Instructions for the task: Among the records below, find each line that includes the string "down" and copy it.

Items from a dataset:
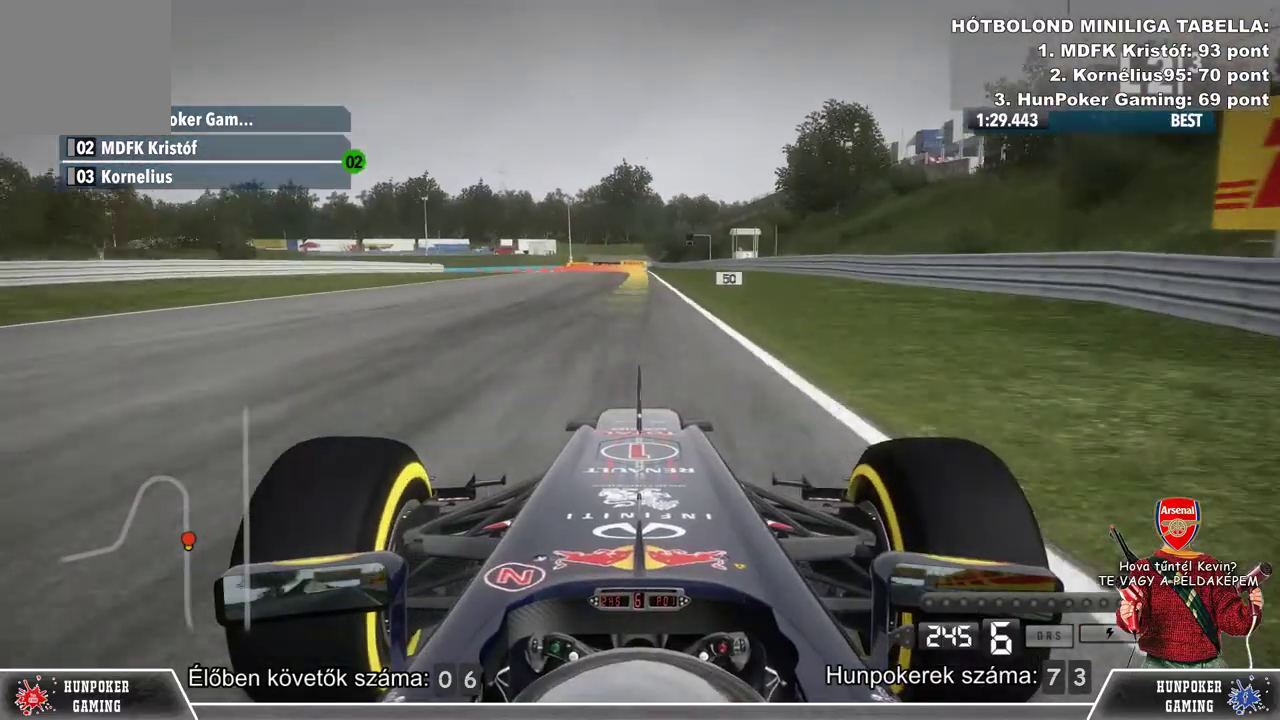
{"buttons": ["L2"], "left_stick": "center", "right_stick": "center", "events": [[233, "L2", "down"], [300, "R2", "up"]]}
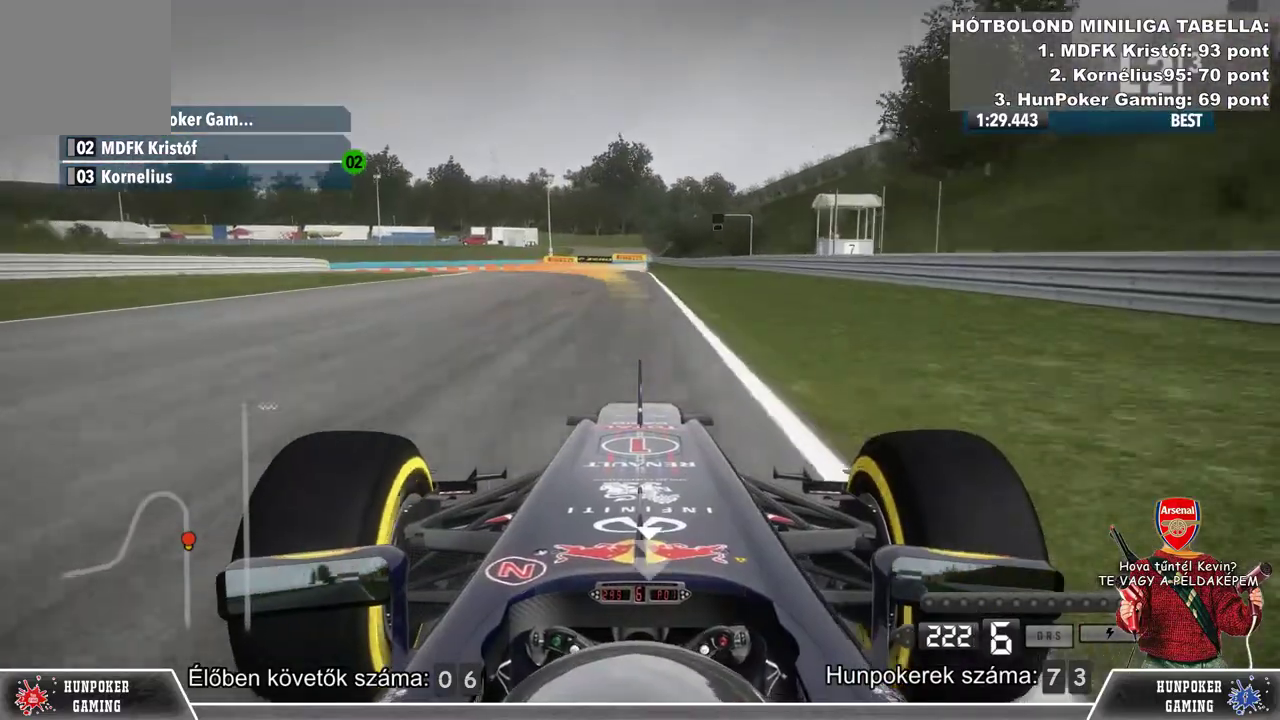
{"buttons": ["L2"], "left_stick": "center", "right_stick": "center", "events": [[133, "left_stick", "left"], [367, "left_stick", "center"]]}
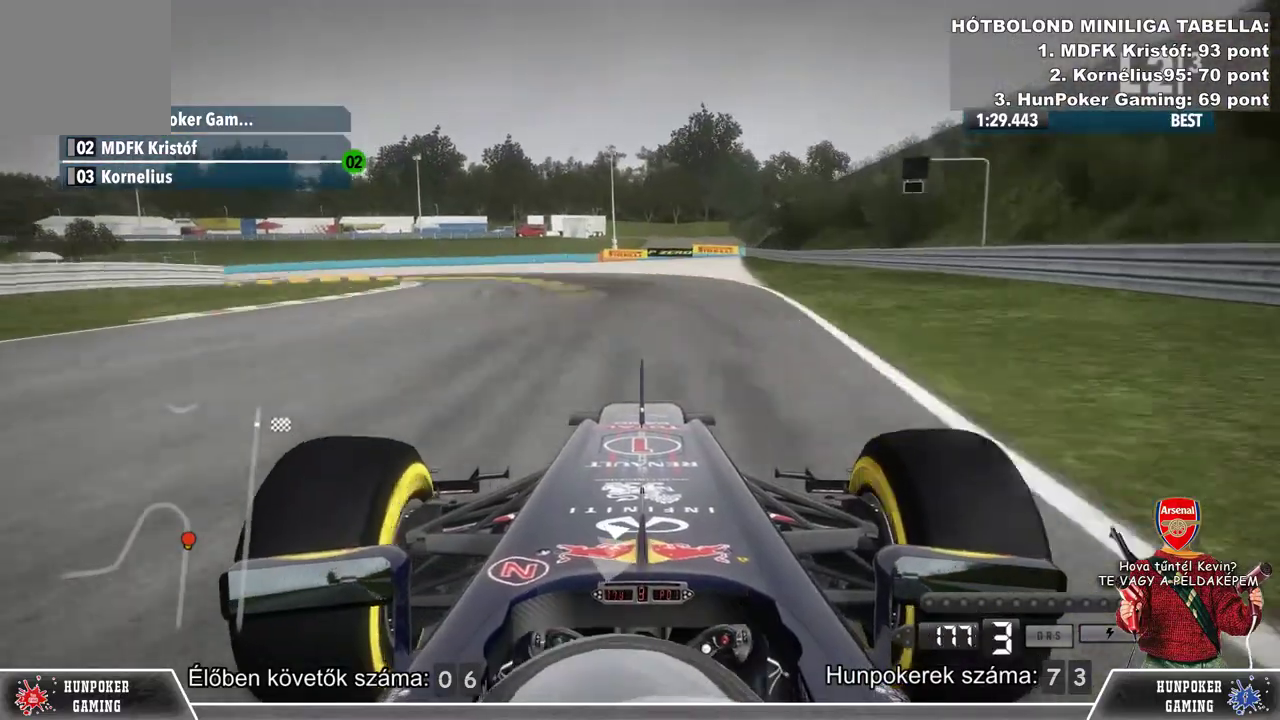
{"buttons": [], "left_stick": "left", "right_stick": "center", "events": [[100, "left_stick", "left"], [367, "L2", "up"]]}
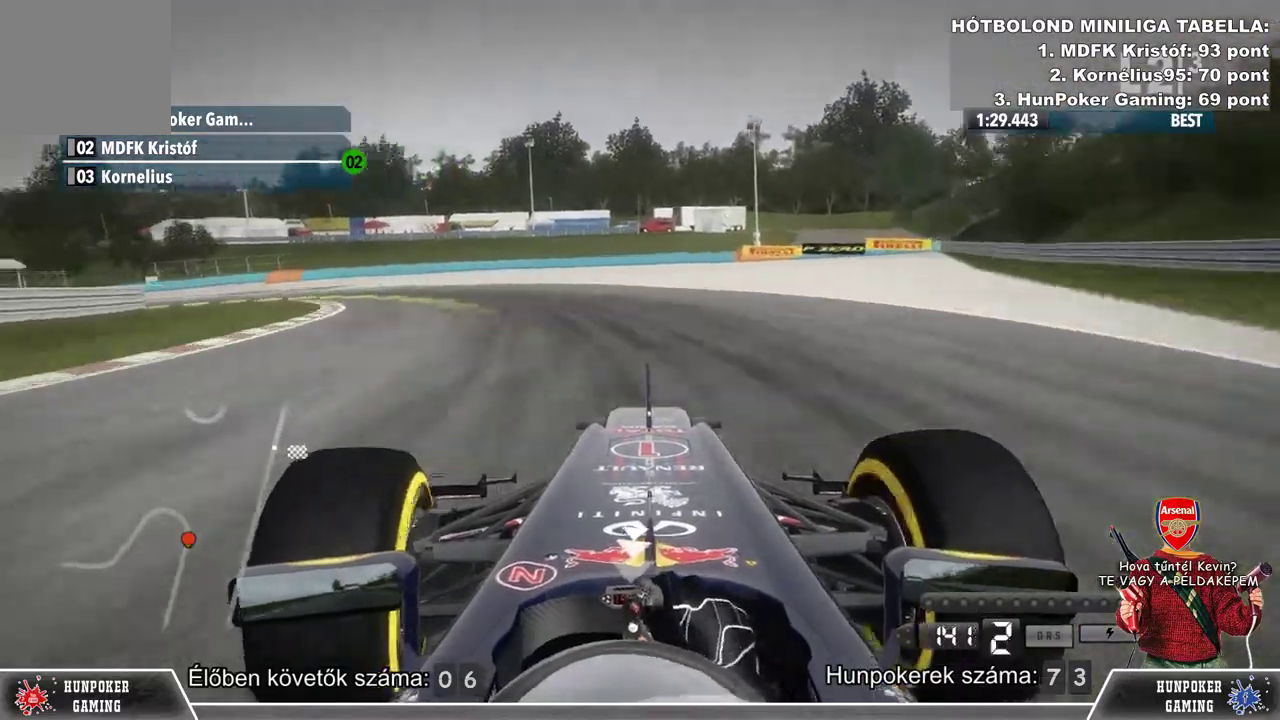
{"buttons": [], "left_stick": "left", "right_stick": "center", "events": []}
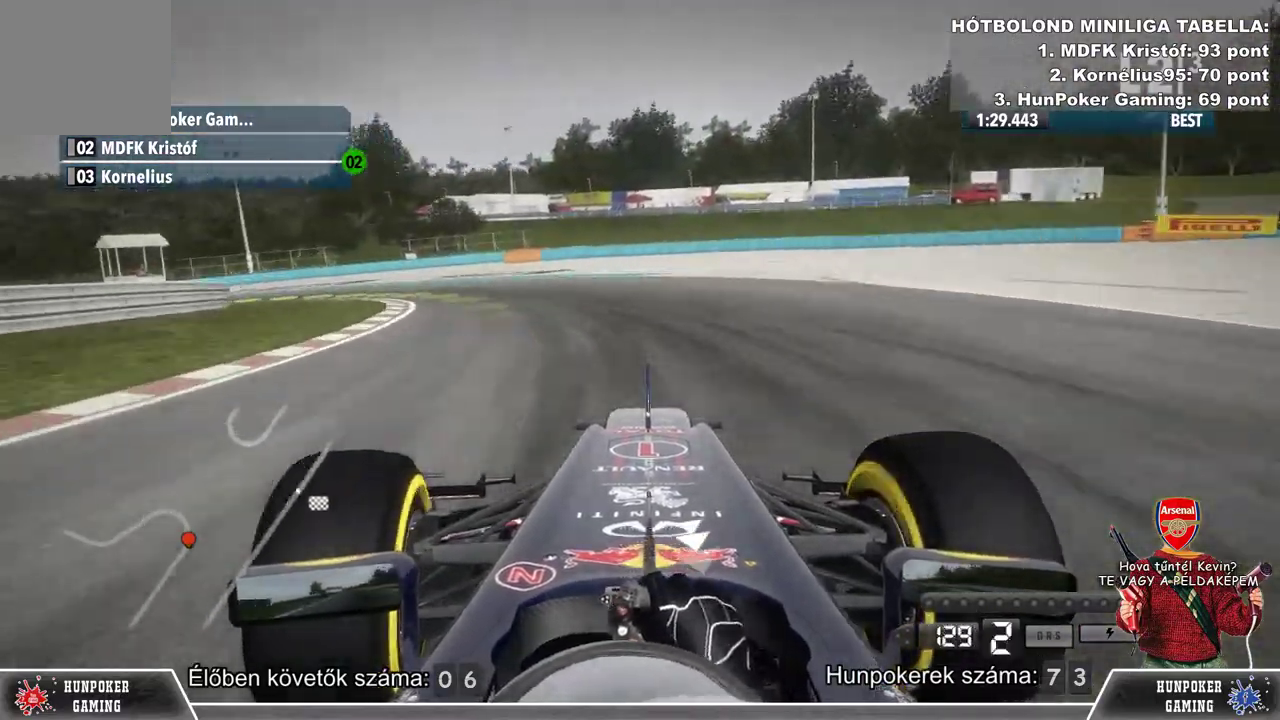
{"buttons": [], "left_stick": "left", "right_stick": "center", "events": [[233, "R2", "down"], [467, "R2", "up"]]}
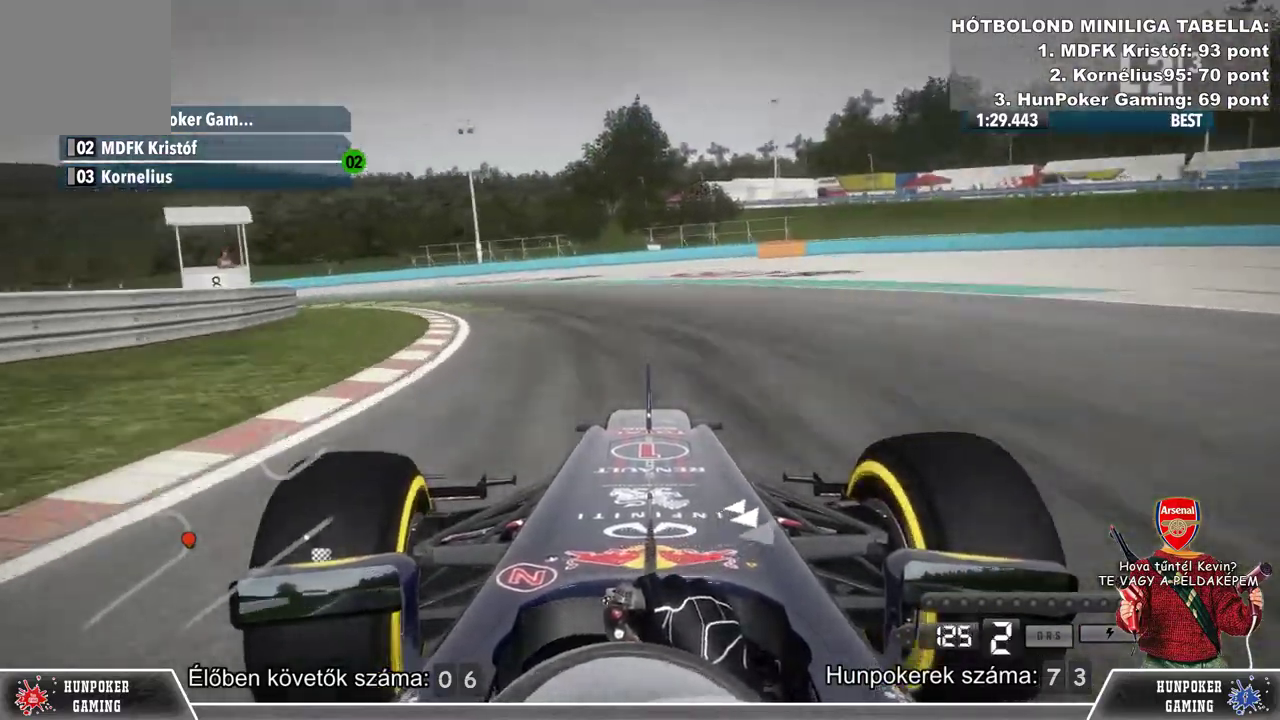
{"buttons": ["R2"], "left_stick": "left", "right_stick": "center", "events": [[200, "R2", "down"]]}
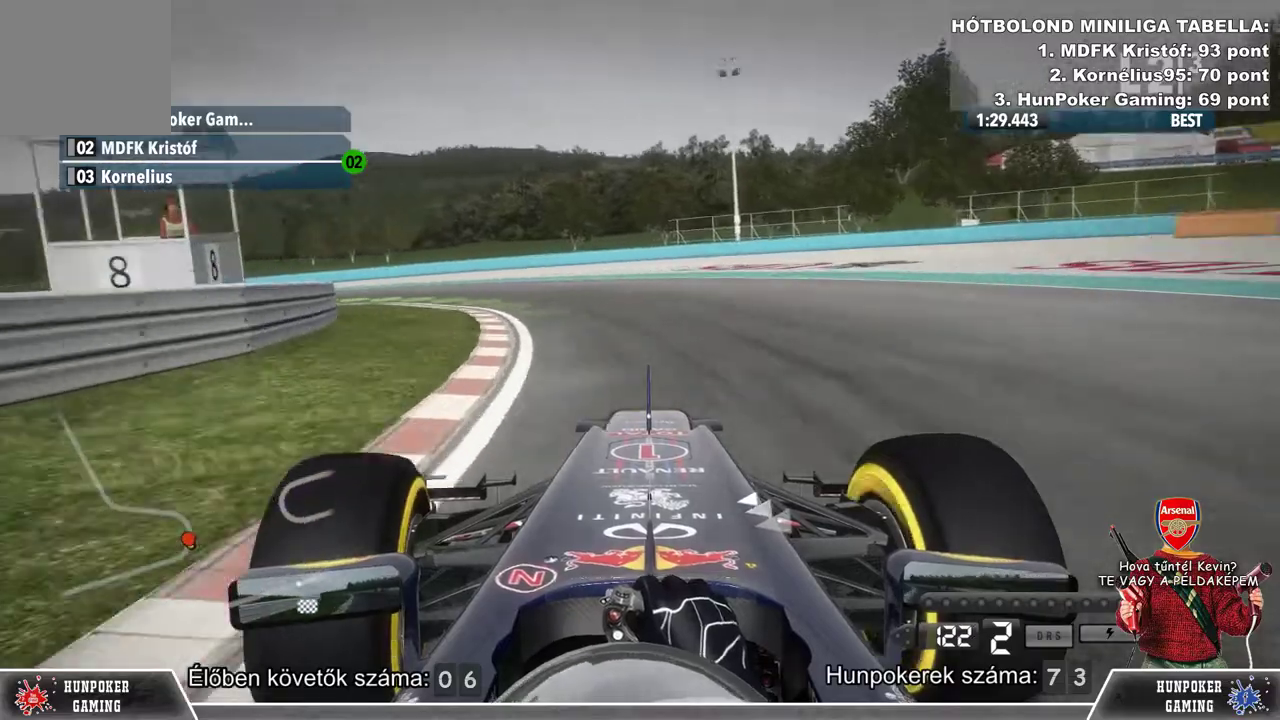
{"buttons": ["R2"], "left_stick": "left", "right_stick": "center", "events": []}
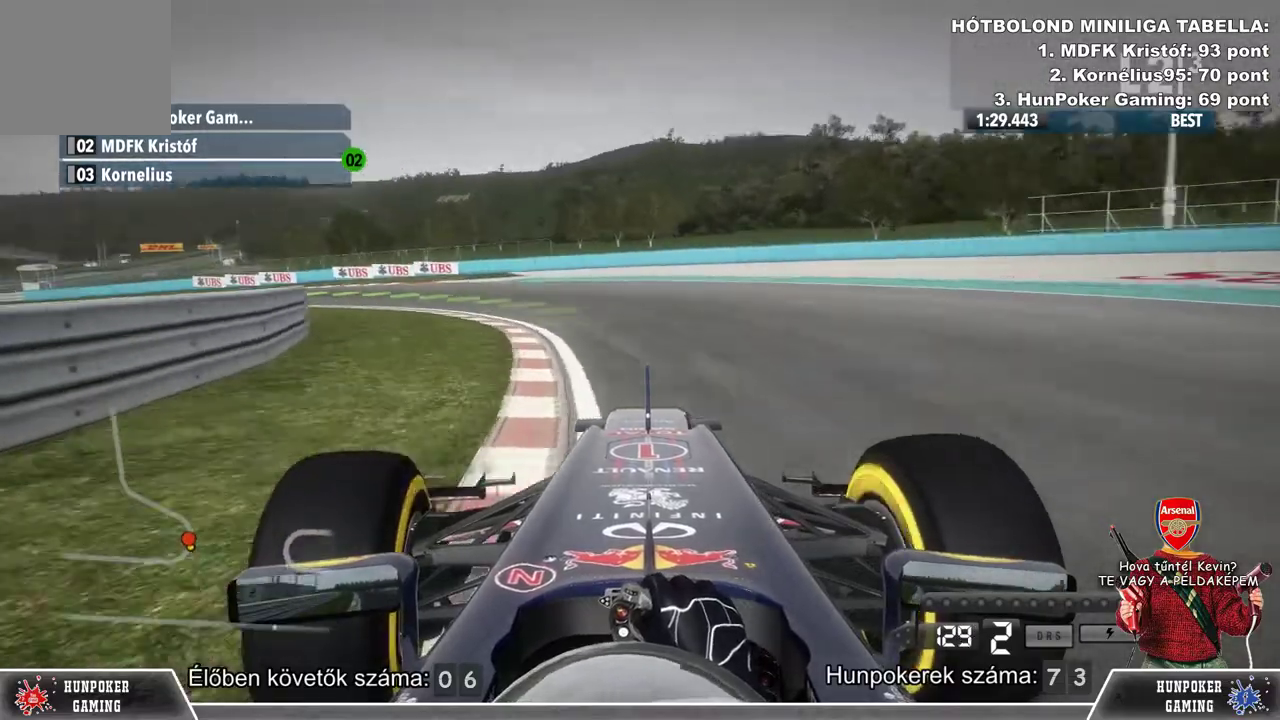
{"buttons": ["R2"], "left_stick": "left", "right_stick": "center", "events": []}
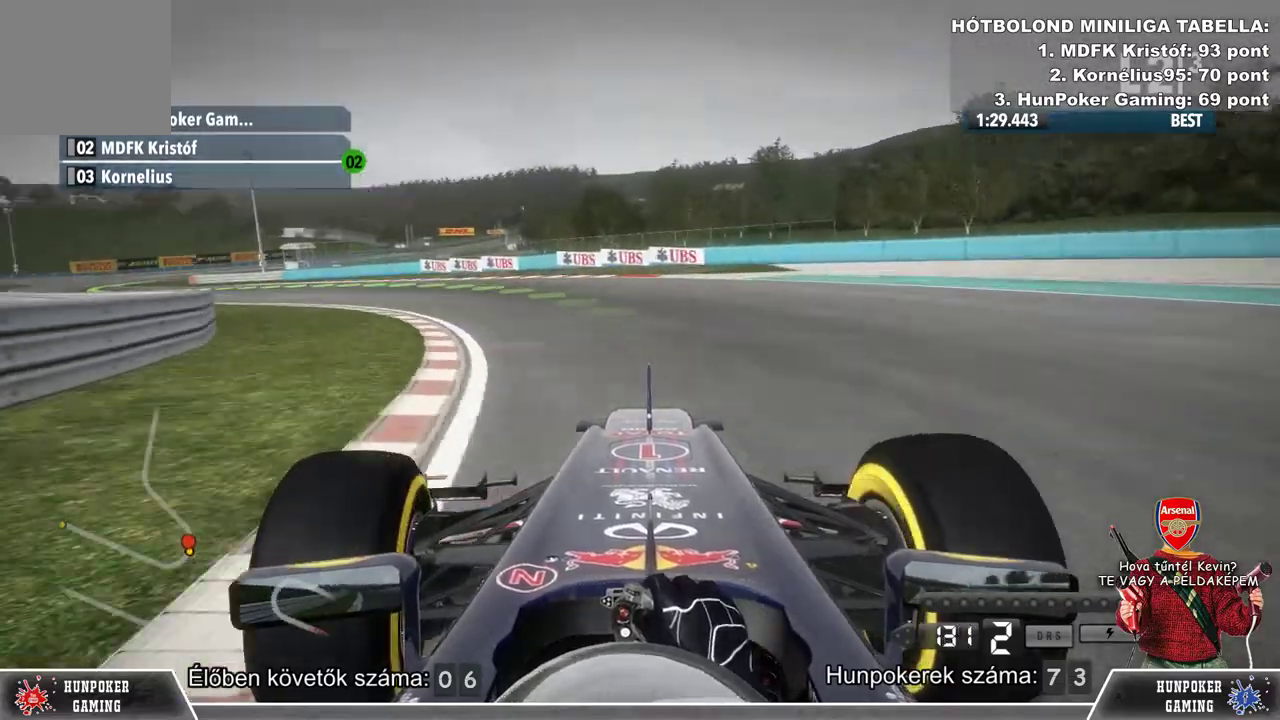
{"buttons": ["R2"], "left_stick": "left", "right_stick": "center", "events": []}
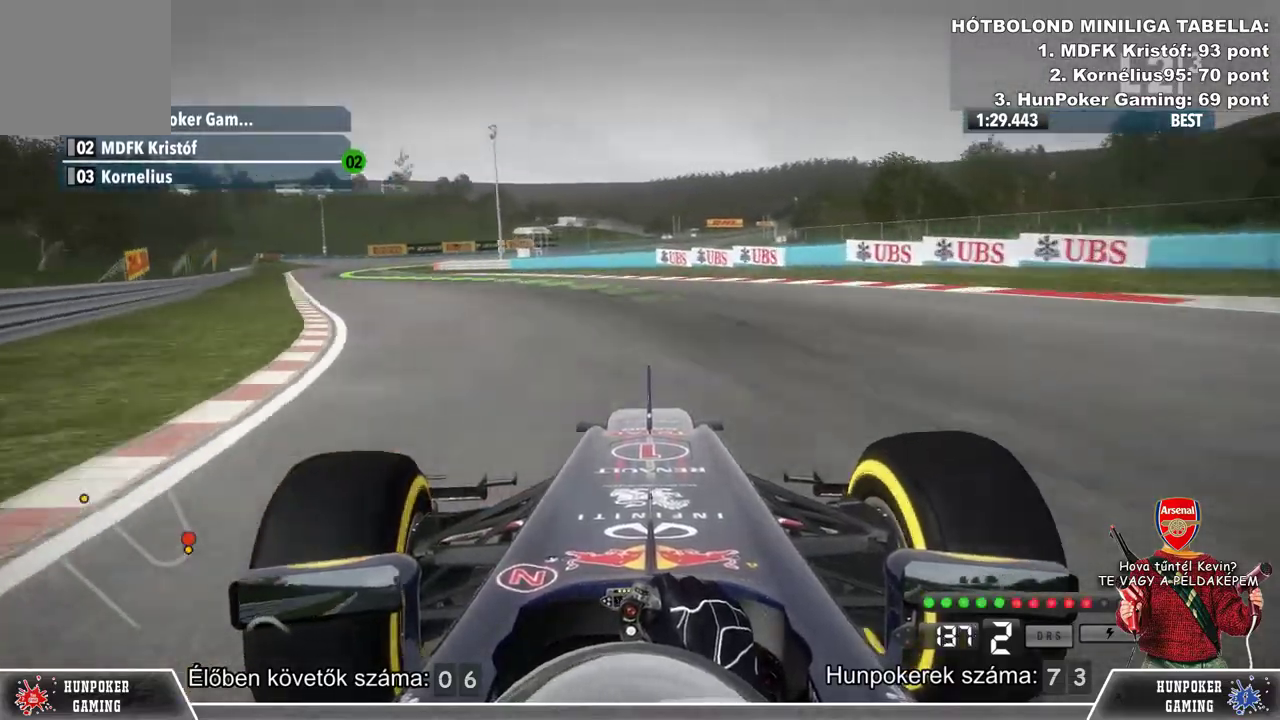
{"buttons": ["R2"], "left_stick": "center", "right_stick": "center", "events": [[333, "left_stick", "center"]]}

Task result:
{"buttons": ["L2"], "left_stick": "center", "right_stick": "center", "events": [[233, "L2", "down"], [300, "R2", "up"]]}
{"buttons": [], "left_stick": "left", "right_stick": "center", "events": [[233, "R2", "down"], [467, "R2", "up"]]}
{"buttons": ["R2"], "left_stick": "left", "right_stick": "center", "events": [[200, "R2", "down"]]}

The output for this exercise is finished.